In foreign policy, however, the fact that American efforts in Libya have been deemed a success is no guarantee of the capacity to engineer a success in a place like Syria, which, is in an entirely different circumstance. Syrians want their freedom too, but they face a dictator who is prepared to kill his own people and a country that is a client state of Iran, sits on a border with Israel, and has a tacit alliance with the Hezbollah faction in Lebanon. It is hard to see what even an ideal international military coalition would look like. And yet, if we don’t intervene, we could witness the slaughter of thousands of Syrians. Meanwhile, the war in Congo has led to millions of deaths, rapes, and displacements, yet it is unclear what exactly the United States could do about it. This inaction is not uncommon, as we often allow for mass killings in far-away countries with which we have no direct interest.

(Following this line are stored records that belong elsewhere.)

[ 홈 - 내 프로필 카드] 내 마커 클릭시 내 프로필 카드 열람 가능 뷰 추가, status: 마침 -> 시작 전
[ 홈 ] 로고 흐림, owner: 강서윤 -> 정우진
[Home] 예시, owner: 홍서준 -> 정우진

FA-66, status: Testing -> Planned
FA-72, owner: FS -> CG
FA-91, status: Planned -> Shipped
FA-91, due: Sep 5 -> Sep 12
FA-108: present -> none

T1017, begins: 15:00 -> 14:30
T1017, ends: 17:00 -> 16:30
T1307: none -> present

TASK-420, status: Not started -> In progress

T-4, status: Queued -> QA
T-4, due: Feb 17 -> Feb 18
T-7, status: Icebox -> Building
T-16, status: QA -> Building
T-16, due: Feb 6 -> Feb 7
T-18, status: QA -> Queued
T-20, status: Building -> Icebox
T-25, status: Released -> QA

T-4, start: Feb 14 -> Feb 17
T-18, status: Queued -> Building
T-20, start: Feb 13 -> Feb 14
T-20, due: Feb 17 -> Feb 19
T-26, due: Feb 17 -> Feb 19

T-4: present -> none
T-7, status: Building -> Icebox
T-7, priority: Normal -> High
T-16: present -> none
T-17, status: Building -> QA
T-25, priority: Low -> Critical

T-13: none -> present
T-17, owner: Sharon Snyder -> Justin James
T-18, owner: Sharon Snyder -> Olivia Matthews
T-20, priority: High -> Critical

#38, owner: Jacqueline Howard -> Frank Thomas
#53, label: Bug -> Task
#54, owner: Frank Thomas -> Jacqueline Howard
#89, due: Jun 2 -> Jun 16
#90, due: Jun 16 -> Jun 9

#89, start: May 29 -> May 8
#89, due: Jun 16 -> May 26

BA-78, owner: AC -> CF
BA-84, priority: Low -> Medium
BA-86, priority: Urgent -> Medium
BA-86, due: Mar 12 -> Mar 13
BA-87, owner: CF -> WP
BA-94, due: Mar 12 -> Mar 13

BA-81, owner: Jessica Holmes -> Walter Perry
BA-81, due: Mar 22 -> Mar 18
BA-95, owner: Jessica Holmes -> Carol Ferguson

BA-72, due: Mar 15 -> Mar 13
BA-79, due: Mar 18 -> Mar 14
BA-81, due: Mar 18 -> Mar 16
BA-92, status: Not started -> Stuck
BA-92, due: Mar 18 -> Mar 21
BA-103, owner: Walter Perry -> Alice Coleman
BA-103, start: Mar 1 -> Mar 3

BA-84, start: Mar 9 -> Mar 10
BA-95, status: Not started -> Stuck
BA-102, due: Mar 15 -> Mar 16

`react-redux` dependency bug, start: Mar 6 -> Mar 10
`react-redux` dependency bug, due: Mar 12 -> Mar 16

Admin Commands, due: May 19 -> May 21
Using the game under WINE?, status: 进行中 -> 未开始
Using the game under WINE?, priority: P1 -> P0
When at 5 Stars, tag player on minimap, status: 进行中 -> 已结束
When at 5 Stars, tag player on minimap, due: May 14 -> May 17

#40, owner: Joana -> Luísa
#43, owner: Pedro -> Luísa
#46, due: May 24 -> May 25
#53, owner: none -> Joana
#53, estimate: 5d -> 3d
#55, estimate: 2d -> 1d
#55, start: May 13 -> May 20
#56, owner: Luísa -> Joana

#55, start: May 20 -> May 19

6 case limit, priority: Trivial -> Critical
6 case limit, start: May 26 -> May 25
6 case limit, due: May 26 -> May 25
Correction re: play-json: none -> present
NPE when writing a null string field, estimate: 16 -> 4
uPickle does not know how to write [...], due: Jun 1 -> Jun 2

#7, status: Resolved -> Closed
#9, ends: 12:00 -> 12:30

In the study of intervention, the legacy of the Holocaust looms over all, serving as a constant reminder of the folly of inaction in the face of horror. Occasionally, leaders have apologized in retrospect for their failures to intervene in conflicts around the world. Bill Clinton has called his inaction in Rwanda “one of the two or three greatest regrets of [his] presidency.” Presidents will continue to be forced to make these great decisions, and they will undoubtedly continue to have great regrets.The looming question now seems to be what, if anything, President Obama will regret when he looks back on his foreign policy initiatives. Will he wish he had been more realistic, or more idealistic? Will he be remembered for intervening too much, too little, or for navigating the margins in a manner that met our country’s needs and moral responsibilities? Given the tragic state of global civil war, factionalism, terrorism, poverty, and despotism, it seems virtually impossible for any president to succeed entirely at all times. And that is the great tragedy of foreign policy.
Noah Remnick is a freshman in Saybrook College.